Kafka penseur de l’intime — une journée sur la terre
Il faudra toujours rendre grâce à Max Brod — l’ami de Kafka — de l’avoir trahi. Il lui avait écrit ” tout ce qui se trouve dans ce que je laisse derrière moi […] en fait de journaux, manuscrits, lettres, dessins, etc., est à brûler sans restriction”. Le refus de suivre la volonté de Kafka fut donc le bon. Sans lui ‚tout un pan de l’oeuvre aurait été perdu. Or il s’agit là d’un corpus majeur.
Le Journal de Kafka comme d’ailleurs ses lettres permettent de comprendre ce qu’il en est pour lui de “se penser”. Penser à soi implique différentes prises de distance. La première est une pensée comme étrangeté. Penser à soi, c’est penser un autre ou un autrement voir. Car par ce biais celui qui écrit doit arriver à se voir.
Kafka écrit une très belle phrase qui résume cette prise de distance entre le moi et le soi : il faut “se penser depuis sa propre mort” — bref, comme un fantôme qui verrait comment il a vécu cette “journée” sur la terre.
Mais le Journal et les Lettres permettent une deuxième distance : celle par rapport au corps et à l’autre. Il s’agirait de se penser, estime Kafka, comme si l’on “croisait une femme sans s’empêcher de l’envisager”. La femme est perçue comme une satisfaction sexuelle. De ce fait, Kafka se montre comme le clown de son propre désir car le corps s’appréhende comme un obstacle.

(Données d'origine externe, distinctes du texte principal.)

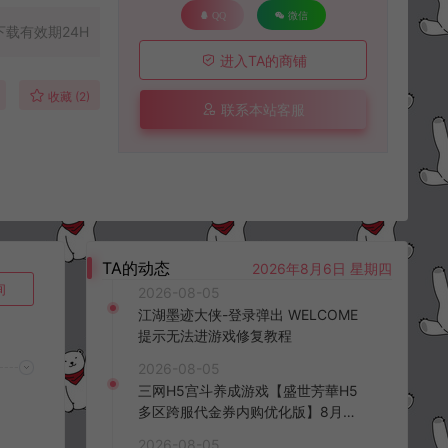
QQ
微信
下载有效期24H
进入TA的商铺
收藏 (2)
联系本站客服
TA的动态
2026年8月6日 星期四
询
2026-08-05
江湖墨迹大侠-登录弹出 WELCOME
提示无法进游戏修复教程
2026-08-05
三网H5宫斗养成游戏【盛世芳華H5
多区跨服代金券内购优化版】8月最
新整理Linux手工服务端+CDK授权后
2026-08-05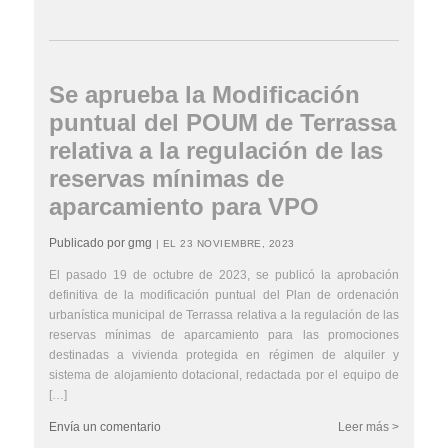
Se aprueba la Modificación
puntual del POUM de Terrassa
relativa a la regulación de las
reservas mínimas de
aparcamiento para VPO
Publicado por gmg
| EL 23 NOVIEMBRE, 2023
El pasado 19 de octubre de 2023, se publicó la aprobación
definitiva de la modificación puntual del Plan de ordenación
urbanística municipal de Terrassa relativa a la regulación de las
reservas mínimas de aparcamiento para las promociones
destinadas a vivienda protegida en régimen de alquiler y
sistema de alojamiento dotacional, redactada por el equipo de
[…]
Envía un comentario
Leer más >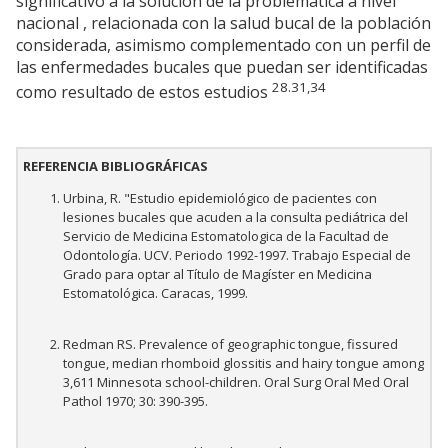
significativo a la solución de la problemática a nivel
nacional , relacionada con la salud bucal de la población
considerada, asimismo complementado con un perfil de
las enfermedades bucales que puedan ser identificadas
28.31,34
como resultado de estos estudios
REFERENCIA BIBLIOGRÁFICAS
Urbina, R. "Estudio epidemiológico de pacientes con
lesiones bucales que acuden a la consulta pediátrica del
Servicio de Medicina Estomatologica de la Facultad de
Odontología. UCV. Periodo 1992-1997. Trabajo Especial de
Grado para optar al Título de Magíster en Medicina
Estomatológica. Caracas, 1999.
Redman RS. Prevalence of geographic tongue, fissured
tongue, median rhomboid glossitis and hairy tongue among
3,611 Minnesota school-children. Oral Surg Oral Med Oral
Pathol 1970; 30: 390-395.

En effet, les initiatives multiples du corps sont des empêchements pour penser à soi. C’est comme si nous nous découvrions alors encombrés.
Enfin, ces deux tomes permettent une distance par rapport à nos images mentales. Elles encombrent elles aussi la pensée. Cependant, ces dernières renvoient à leur origine, à leur grâce.

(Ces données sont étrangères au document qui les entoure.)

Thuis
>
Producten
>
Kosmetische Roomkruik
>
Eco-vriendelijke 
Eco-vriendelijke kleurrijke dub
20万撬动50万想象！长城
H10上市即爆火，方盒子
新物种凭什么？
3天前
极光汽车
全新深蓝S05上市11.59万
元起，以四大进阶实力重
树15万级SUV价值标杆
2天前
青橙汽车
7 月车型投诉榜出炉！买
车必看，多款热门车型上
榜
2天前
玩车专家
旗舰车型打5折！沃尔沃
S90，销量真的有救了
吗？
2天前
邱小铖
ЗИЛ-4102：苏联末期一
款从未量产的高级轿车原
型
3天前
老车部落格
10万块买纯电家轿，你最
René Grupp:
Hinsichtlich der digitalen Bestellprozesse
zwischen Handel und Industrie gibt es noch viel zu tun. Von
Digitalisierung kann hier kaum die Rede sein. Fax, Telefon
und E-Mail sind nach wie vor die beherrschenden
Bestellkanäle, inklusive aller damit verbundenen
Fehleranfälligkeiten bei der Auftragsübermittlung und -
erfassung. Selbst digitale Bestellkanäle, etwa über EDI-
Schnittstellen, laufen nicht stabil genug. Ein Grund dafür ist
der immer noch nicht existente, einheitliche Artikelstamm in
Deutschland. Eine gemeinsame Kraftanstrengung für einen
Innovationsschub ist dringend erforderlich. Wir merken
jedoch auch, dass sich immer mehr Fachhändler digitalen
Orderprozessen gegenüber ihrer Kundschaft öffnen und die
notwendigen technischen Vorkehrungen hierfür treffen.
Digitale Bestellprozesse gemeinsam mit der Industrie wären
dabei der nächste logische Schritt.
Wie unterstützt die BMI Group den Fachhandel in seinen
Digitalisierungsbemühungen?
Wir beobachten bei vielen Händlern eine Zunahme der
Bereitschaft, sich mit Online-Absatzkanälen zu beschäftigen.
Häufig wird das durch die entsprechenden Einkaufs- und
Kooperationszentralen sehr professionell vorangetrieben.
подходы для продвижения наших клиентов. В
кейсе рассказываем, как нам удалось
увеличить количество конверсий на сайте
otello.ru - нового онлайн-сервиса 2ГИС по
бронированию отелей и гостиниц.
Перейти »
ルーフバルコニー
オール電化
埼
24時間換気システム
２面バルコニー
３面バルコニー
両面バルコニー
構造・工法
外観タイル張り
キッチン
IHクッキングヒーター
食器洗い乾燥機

De ce fait, écrire un journal, c’est retrouver ces éclats d’images originelles qui doivent composer les fragments d’une grâce.

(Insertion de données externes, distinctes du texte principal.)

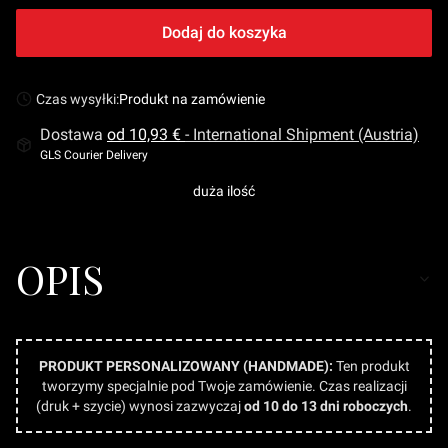
Dodaj do koszyka
Czas wysyłki:
Produkt na zamówienie
Dostawa
od 10,93 €
- International Shipment (Austria)
GLS Courier Delivery
duża ilość
OPIS
PRODUKT PERSONALIZOWANY (HANDMADE):
Ten produkt
tworzymy specjalnie pod Twoje zamówienie. Czas realizacji
(druk + szycie) wynosi zazwyczaj
od 10 do 13 dni roboczych
.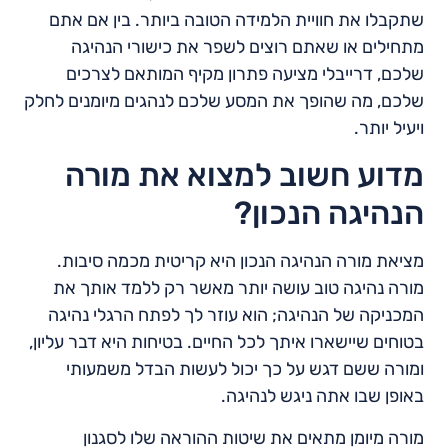
שתקבלו את חוויית הלמידה הטובה ביותר. בין אם אתם
מתחילים או שאתם רוצים לשפר את כישורי הנהיגה
שלכם, דרייבלי מציעה פתרון מקיף המותאם לצרכים
שלכם, מה שהופך את המסע שלכם לנהגים מיומנים לחלק
ויעיל יותר.
מדוע חשוב למצוא את מורה
הנהיגה הנכון?
מציאת מורה הנהיגה הנכון היא קריטית מכמה סיבות.
מורה נהיגה טוב עושה יותר מאשר רק ללמד אותך את
המכניקה של הנהיגה; הוא עוזר לך לפתח הרגלי נהיגה
בטוחים שיישארו איתך לכל החיים. בטיחות היא דבר עליון,
ומורה ששם דגש על כך יכול לעשות הבדל משמעותי
באופן שבו אתה ניגש לנהיגה.
מורה מיומן מתאים את שיטות ההוראה שלו לסגנון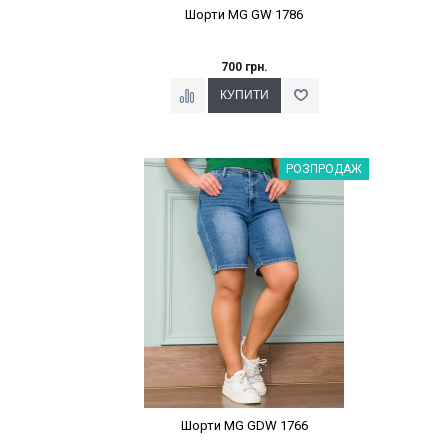
Шорти MG GW 1786
700 грн.
Наклейки Варіант з %
РОЗПРОДАЖ
Шорти MG GDW 1766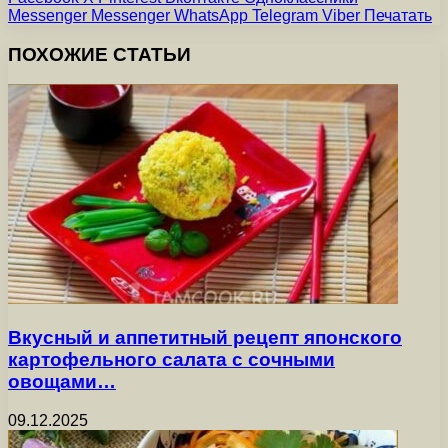
Messenger
Messenger
WhatsApp
Telegram
Viber
Печатать
ПОХОЖИЕ СТАТЬИ
Вкусный и аппетитный рецепт японского
картофельного салата с сочными
овощами…
09.12.2025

Et Kafka la recherche par l’intermédiaire de tels écrits dont l’édition de ces deux tomes permet le recouvrement total.
jean-paul gavard-perret
Franz Kafka, Œuvres complètes III et IV, Journaux et lettres, 1897–1914 et 1914–1924, traductions nouvelles, Édition publiée sous la direction de Jean-Pierre Lefebvre, collection Bibliothèque de la Pléiade (n° 316 et 353), Gallimard, 2022, 1632 p., et 1824 p., 69,00 et 72,00 €.